Depuis quelques temps, les déclarations sur l’Afghanistan faisant référence à l’Histoire de ce pays se multiplient, qu’elles soient le fait de militaires, d’hommes politiques ou d’analystes. Dernière en date, celle du premier ministre canadien Stephen Harper (voir le billet publié hier sur Secret Défense, le blog de J.-D. Merchet de Libération).

Ces déclarations, qui présentent invariablement l’Afghanistan comme un pays intenable, laissent un goût amer. En effet, l’Histoire est bien commode pour justifier l’échec d’une non-stratégie qui, depuis la fin 2001, a échoué à vaincre les Talibans mais aussi et surtout à contrôler l’Afghanistan, ce qui implique mais ne se réduit pas à la défaite des Talibans précités. L’Histoire est une formidable source de connaissance, de compréhension et d’enseignements. Elle n’est pas, en revanche, l’expression d’une fatalité. Avoir recours à l’Histoire pour justifier ce qui n’est pas encore une défaite, mais qui n’est décidément pas une victoire, c’est tenter de justifier le renoncement. Si, comme le dit la lettre de mission de Pierre Lellouche, nouvel « envoyé spécial » du président de la République en Asie centrale, la situation en Afghanistan et au Pakistan est « lourde de menaces pour la sécurité internationale », alors rien dans l’Histoire de l’Afghanistan ne doit nous détourner de la victoire.

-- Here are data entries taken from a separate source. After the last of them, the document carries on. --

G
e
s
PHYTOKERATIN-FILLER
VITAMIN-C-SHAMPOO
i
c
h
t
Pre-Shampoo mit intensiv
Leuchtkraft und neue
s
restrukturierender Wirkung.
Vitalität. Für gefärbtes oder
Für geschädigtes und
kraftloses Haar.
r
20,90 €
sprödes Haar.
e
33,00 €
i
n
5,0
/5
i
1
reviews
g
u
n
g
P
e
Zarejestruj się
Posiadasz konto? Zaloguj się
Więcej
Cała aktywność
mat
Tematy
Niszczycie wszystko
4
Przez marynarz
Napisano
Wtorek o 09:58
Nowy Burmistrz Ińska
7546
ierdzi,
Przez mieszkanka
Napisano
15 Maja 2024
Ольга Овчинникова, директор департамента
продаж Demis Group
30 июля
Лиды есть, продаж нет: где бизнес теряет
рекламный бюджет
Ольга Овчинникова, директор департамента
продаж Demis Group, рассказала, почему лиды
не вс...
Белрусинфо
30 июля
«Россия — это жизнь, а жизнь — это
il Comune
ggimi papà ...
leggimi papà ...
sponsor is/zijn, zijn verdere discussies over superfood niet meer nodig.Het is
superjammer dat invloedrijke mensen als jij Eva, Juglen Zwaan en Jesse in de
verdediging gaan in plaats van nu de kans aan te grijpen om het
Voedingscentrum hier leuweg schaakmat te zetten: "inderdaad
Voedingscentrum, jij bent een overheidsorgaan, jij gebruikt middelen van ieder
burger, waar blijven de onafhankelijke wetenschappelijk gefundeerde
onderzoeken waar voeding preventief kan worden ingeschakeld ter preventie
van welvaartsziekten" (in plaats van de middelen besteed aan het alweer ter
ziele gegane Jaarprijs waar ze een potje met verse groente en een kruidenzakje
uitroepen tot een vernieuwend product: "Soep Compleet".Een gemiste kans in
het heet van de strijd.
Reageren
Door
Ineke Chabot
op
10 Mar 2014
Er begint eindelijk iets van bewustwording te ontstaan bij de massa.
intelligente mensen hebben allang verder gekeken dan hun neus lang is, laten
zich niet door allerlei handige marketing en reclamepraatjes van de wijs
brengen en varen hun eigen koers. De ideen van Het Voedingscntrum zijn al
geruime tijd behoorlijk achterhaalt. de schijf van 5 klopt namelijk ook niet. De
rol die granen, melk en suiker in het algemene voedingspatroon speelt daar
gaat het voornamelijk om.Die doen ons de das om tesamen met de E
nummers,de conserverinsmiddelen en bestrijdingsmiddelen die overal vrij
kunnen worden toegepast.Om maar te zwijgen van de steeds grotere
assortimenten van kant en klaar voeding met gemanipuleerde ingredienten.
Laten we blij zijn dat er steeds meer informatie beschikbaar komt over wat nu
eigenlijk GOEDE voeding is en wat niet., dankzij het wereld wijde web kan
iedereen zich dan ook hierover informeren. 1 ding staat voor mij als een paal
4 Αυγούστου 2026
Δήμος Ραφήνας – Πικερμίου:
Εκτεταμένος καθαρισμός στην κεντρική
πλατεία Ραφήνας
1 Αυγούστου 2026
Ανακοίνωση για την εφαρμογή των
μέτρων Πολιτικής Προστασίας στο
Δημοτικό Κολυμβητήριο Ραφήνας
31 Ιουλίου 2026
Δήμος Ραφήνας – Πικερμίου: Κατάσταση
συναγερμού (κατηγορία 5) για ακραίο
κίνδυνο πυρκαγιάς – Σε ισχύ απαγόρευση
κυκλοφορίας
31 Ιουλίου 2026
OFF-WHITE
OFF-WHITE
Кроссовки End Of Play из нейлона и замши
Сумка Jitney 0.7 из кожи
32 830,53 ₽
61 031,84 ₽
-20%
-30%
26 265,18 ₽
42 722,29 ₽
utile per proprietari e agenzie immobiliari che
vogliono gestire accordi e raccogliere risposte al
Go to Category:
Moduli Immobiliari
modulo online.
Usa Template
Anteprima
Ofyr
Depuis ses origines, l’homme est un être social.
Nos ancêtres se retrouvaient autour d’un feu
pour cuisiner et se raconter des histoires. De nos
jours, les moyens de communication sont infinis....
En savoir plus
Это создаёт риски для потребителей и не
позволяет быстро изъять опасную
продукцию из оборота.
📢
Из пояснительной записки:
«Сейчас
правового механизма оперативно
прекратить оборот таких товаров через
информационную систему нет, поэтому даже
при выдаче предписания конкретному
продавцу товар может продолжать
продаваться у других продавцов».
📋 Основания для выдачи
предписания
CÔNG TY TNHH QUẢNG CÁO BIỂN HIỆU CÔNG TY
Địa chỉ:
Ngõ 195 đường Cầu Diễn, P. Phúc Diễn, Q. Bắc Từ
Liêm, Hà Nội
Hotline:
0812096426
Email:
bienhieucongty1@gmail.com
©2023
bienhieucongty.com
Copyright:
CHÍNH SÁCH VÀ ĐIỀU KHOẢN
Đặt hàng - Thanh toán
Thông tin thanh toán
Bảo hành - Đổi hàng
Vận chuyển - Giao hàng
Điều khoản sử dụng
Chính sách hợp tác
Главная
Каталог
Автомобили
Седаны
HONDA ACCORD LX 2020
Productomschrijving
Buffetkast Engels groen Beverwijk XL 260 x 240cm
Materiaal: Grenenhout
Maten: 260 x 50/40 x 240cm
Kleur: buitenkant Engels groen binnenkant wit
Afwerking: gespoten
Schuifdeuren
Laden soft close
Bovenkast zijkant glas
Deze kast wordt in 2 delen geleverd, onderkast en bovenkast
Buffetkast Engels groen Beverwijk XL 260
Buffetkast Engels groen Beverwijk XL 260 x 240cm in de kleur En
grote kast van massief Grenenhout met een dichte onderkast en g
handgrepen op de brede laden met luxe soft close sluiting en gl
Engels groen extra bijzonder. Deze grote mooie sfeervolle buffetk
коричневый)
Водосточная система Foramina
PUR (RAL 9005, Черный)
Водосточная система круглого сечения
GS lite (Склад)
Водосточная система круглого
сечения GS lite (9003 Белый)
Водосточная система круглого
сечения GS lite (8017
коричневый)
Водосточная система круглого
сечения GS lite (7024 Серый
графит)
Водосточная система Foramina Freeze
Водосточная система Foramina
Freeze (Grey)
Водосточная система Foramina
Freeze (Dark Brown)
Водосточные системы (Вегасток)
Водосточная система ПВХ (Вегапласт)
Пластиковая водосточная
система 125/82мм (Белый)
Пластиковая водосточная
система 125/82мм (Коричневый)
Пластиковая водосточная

Le véritable problème de l’Afghanistan n’est pas à rechercher dans une hypothétique fatalité historique, mais dans l’absence de stratégie des États présents en Afghanistan. Bien malin aujourd’hui celui qui est capable de définir les buts de guerre et les buts dans la guerre (pour reprendre cette division clausewitzienne) de la coalition d’États à l’œuvre en Asie centrale, au delà des poncifs sur la liberté et la défense d’un peuple afghan dont, très franchement, peu de gens semblent se préoccuper. La défense de la stabilité du Pakistan, désormais évoquée, n’est pas en elle-même un objectif stratégique, mais un pis-aller à une situation intérieure pakistanaise que personne, à commencer par le gouvernement du Pakistan lui-même, ne semble vraiment contrôler. La stabilité telle que les occidentaux l’envisagent confine à l’immobilisme, ce qui semble difficile à obtenir dans une région, l’Asie, agitée par des transformations gigantesques depuis un demi-siècle. L’échec Afghan apparaît donc bien plus comme le symptôme d’une absence de vision stratégique du monde, qui se fonderait sur une appréciation réaliste de celui-ci, que comme la conséquence d’une inévitabilité historique.

Au demeurant, la justification historique est d’autant plus mauvaise qu’elle est en l’occurrence erronée. Il existe un empire qui a su, plusieurs siècles durant, tenir et conserver l’Afghanistan : il s’agit de l’Empire Mongol, qui conquis l’Afghanistan en 1219 et conserva le contrôle du pays jusqu’au début du XVIe siècle au moins. Quand on veut se servir de l’Histoire, encore faut-il la maîtriser.